Market Faces Continued Losses
The stock market remained under pressure as futures tied to major indices showed minimal movement following another day of losses. On Monday evening, S&P 500 futures hovered near the flatline after the index recorded its third consecutive losing session. Similarly, Nasdaq-100 futures edged up by only 0.1%, while Dow Jones Industrial Average futures saw a slight increase of 57 points, also reflecting a 0.1% gain.
During the regular trading session on Monday, declines in key technology Shares weighed down the broader market, with both the S&P 500 and Nasdaq Composite closing in negative territory. The continued downward trend follows last week’s broader sell-off, which has left investors wary of further declines.
Tech Sector Pulls Markets Lower
The downturn in technology shares played a crucial role in dragging the market lower. Defense and artificial intelligence company Palantir saw a sharp drop of over 10%, extending its losses from last week. Meanwhile, Microsoft shares declined by 1% following a TD Cowen report that indicated the company is reducing its spending on data centers. Another tech giant, Nvidia, also experienced a 3% dip in its stock price, with investors anticipating its quarterly earnings report, set to be released on Wednesday after the closing bell.

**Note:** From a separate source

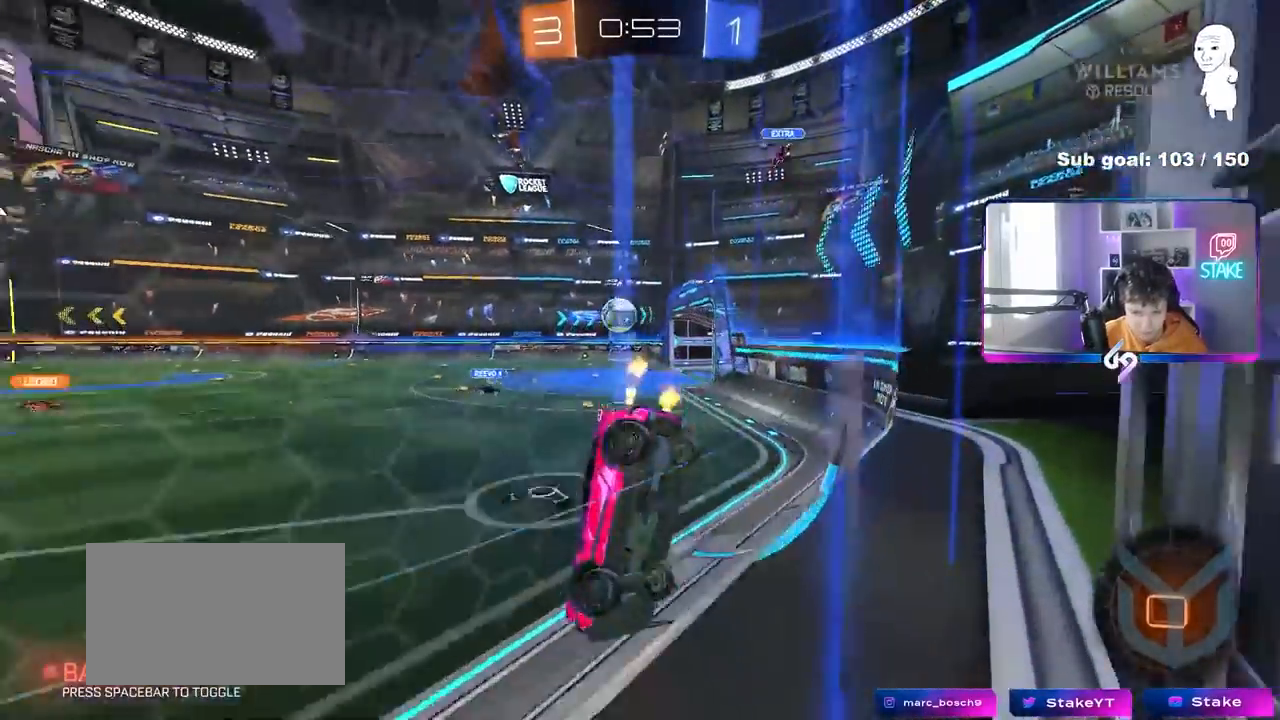
{"keys": ["w"], "mouse": [], "mouse_move": "still", "events": [[150, "a", "up"]]}
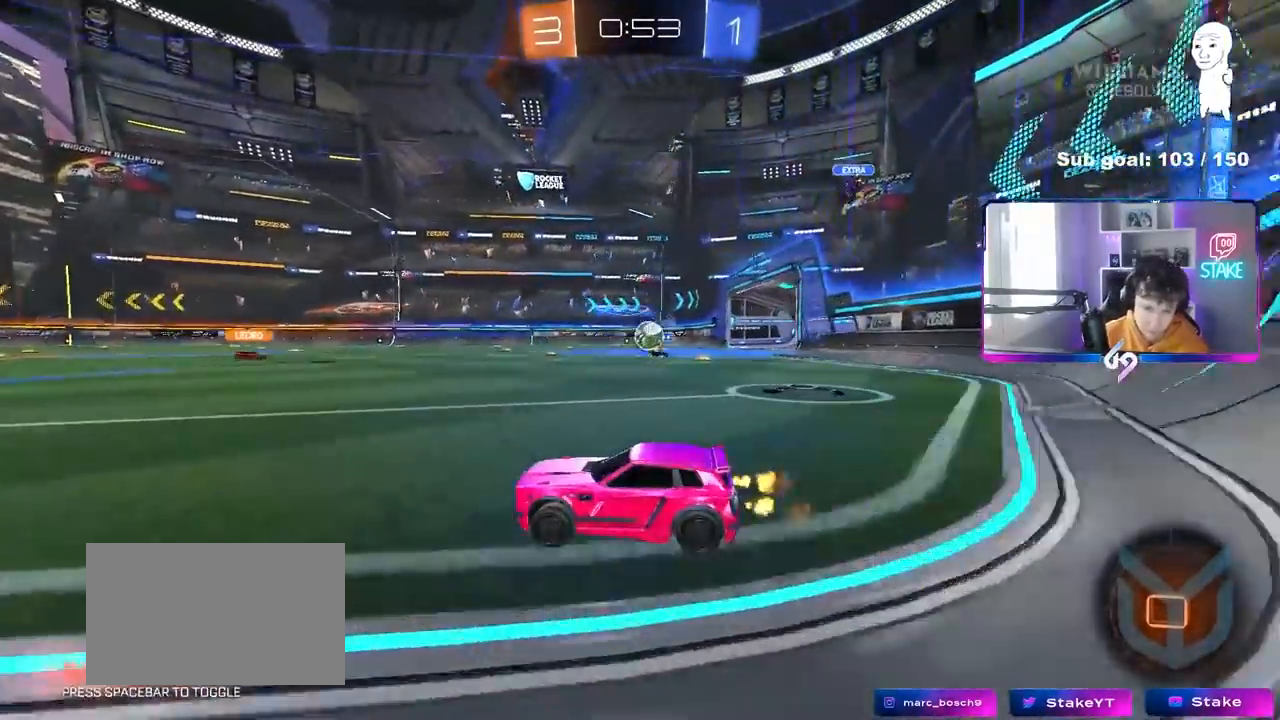
{"keys": ["a", "shift", "w"], "mouse": ["left", "right"], "mouse_move": "still", "events": [[67, "a", "down"], [117, "a", "up"], [300, "d", "down"], [350, "mouse_left", "down"], [400, "mouse_right", "down"], [433, "a", "down"], [433, "d", "up"], [433, "mouse_right", "up"], [433, "shift", "down"], [483, "mouse_right", "down"]]}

The recent weakness in the tech sector has also pushed the Nasdaq Composite into negative territory for the year. However, some market analysts remain optimistic about the long-term potential of artificial intelligence stocks. Doug Clinton, a managing partner at Deepwater Asset Management, shared his perspective on a news website’s “Closing Bell,” suggesting that skepticism around the AI sector may be premature. He emphasized that the AI-driven market boom is likely to continue for another two to four years.
Economic Data and Earnings Reports in Focus
Beyond the performance of individual stocks, investors are keeping a close watch on key earnings reports and economic data releases scheduled for the week. Retail giant Home Depot is set to announce its earnings results before the market opens on Tuesday, offering insights into consumer spending trends and the broader retail sector.
In addition to corporate earnings, economic indicators are expected to play a significant role in shaping market sentiment. The latest U.S. consumer confidence report, set to be released at 10:00 a.m. ET on Tuesday, will provide insights into consumer sentiment and spending behaviors. According to economists surveyed by Dow Jones, the Conference Board’s consumer confidence index is expected to decline slightly, with a projected reading of 102.3 for February, down from January’s 104.1.
Later in the week, more economic data will be released, including January’s personal consumption expenditures (PCE) price index, scheduled for Friday. This index is closely monitored by the Federal Reserve as a key measure of inflation, and its results could influence future monetary policy decisions.
With stock market facing ongoing volatility, investors will be watching earnings reports and economic indicators closely, seeking signs of stability and potential areas for growth in the months ahead.